Are they elite in that they can fight in conditions that would break the average military soldier? Probably so.
This is, in technical terms, bullshit. Please don't take offense, there are lots of varieties of bullshit in all branches of military. This is an image created to use as a recruiting tool. Any professional soldier in any professional army is going to have the mental strength to tackle any environment.
Military culture is based in abuse and endurance, and this means elite units get more if both. And this can be a good thing. Wtshtf, you need to know you can push through whatever is in the way. Take a random maintenance company out of the army, put them through seal school, and you will have a seal platoon and some dropouts and casualties. Most of the dropouts will be the ones chosen to drop out by the instructors. (If you don't know what I mean by chosen to drop out, I encourage more research.) My point is knowing how to gut your way through obstacles is going to be covered in basic training of whatever form. Further instruction is a difference of degree, sold as a difference of kind. There is a point of diminishing returns.
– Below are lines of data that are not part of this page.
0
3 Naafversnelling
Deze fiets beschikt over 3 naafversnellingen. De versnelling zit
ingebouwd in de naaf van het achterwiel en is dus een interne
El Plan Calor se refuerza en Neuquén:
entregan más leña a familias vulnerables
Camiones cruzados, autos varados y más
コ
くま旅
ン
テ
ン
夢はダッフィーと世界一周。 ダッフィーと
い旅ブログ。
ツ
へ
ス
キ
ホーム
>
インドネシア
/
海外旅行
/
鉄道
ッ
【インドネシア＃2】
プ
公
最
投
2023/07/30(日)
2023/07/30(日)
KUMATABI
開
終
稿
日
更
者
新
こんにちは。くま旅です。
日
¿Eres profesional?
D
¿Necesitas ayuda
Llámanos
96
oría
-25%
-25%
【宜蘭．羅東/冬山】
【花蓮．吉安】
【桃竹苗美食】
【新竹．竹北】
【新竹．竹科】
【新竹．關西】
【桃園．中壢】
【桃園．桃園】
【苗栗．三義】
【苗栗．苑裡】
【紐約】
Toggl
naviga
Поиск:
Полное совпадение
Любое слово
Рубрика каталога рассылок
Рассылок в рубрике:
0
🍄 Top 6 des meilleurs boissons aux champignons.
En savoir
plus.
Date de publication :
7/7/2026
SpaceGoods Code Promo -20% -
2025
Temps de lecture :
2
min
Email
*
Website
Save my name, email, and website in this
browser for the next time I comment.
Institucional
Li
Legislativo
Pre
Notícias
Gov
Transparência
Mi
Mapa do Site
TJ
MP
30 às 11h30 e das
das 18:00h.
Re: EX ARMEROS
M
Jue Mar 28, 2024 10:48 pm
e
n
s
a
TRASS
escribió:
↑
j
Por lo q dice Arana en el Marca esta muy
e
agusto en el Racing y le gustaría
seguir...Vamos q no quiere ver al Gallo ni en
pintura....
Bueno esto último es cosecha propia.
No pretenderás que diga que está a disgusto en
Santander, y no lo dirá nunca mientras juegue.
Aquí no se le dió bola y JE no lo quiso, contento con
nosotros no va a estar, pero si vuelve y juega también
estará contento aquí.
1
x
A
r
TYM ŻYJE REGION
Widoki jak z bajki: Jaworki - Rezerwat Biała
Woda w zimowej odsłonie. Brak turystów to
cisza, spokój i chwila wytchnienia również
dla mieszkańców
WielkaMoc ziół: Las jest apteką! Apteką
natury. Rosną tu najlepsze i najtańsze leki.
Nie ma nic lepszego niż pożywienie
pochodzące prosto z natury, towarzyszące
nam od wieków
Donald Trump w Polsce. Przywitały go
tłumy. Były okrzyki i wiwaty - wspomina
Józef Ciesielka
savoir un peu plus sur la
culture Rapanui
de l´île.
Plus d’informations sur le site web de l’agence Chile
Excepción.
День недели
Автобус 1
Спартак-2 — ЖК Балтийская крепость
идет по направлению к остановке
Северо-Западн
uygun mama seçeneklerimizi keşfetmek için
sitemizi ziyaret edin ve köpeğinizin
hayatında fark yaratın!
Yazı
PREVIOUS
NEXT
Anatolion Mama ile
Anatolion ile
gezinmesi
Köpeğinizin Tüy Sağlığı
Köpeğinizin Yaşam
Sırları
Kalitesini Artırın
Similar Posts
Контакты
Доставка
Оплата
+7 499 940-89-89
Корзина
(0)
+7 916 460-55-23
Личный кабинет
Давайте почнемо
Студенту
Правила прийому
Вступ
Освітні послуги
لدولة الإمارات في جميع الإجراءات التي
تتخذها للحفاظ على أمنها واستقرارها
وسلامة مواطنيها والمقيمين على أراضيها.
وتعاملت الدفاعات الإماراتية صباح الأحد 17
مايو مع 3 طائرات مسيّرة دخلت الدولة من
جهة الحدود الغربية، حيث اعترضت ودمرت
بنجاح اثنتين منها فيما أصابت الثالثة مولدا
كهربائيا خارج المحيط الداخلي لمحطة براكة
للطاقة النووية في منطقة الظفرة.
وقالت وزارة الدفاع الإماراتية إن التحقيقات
FFL is basically the French version of Marines. Light infantry, plus extensive PR. But at least Marines get a better looking dress uniform. Seriously, look at the PR, and show me the difference.
If you are determined to go this route, crossfit is a fine starting point, but honestly, the PT wasn't the hard part of basic for me. It was the soul crushing exhaustion. 16 hours of training, 6.75 days a week, with additional responsibilities to be handled in those precious hours you want to sleep through. For me, it was laundry and 2 separate hours of firewatch.
That's right, train for 16 hours, crash for 1.5, get up and into uniform, stand inspection, clean the barracks for an hour, stand inspection, crash for 2.5 hours, get up and into uniform, stand inspection, clean the barracks for an hour, stand inspection, crash for 0.5 hours, get up and start another training day. 16 more hours of physical training, mixed with long, boring, simple instructions in simple tasks, looking to see who is mentally weak enough to pass out.
I never passed out in class, but I did pass out in drill. Marching in a field, waking up as my face caught the heel of the guy in front of me. That level of exhaustion, every day for 8 weeks. Followed by a relaxing year in advanced school, only working 65 hours a week. No joke, I was pondering with a buddy about the relaxed college like atmosphere when I got to AIT. There were HOURS!!! where were were free to do what we wanted, within limits that were similar to community service restrictions.
That is the training of a maintenance soldier in the US army. I've spoken to plenty of other vets in other services, and the details vary, but it's all the same theme, using the same techniques. Everyone trains as close to death as they can get. By that, I mean, everyone's training schedule runs against the same finite barrier. Every military has an acceptable level of training deaths. US military kills between 1-2k troops per year, most in training accidents. In the first Persian gulf war, we killed 20 guys in training, for every one the enemy killed.
The one thing the scruffy soldiers (FFL, Marines, etc) have going for them is a limited independence. By that, I mean the reason I got out, was I was a cog on a wheel, of a many geared machine. I could be an awesome, sharp, perfect cog, or a lazy, rounded, halfassed cog, and it mattered not at all. I would never be more than a cog. The scruffy soldiers get more indepence of action. More room to improvise, about the level of freedom you give to prison trustees.
So, if you want to go FFL, good luck, have fun, and make the most of it. But, be aware, the diffence between a soldier, an elite soldier, and a scruffy elite soldier (FFL, Marine Recon) is not as big as the recuirters tell you.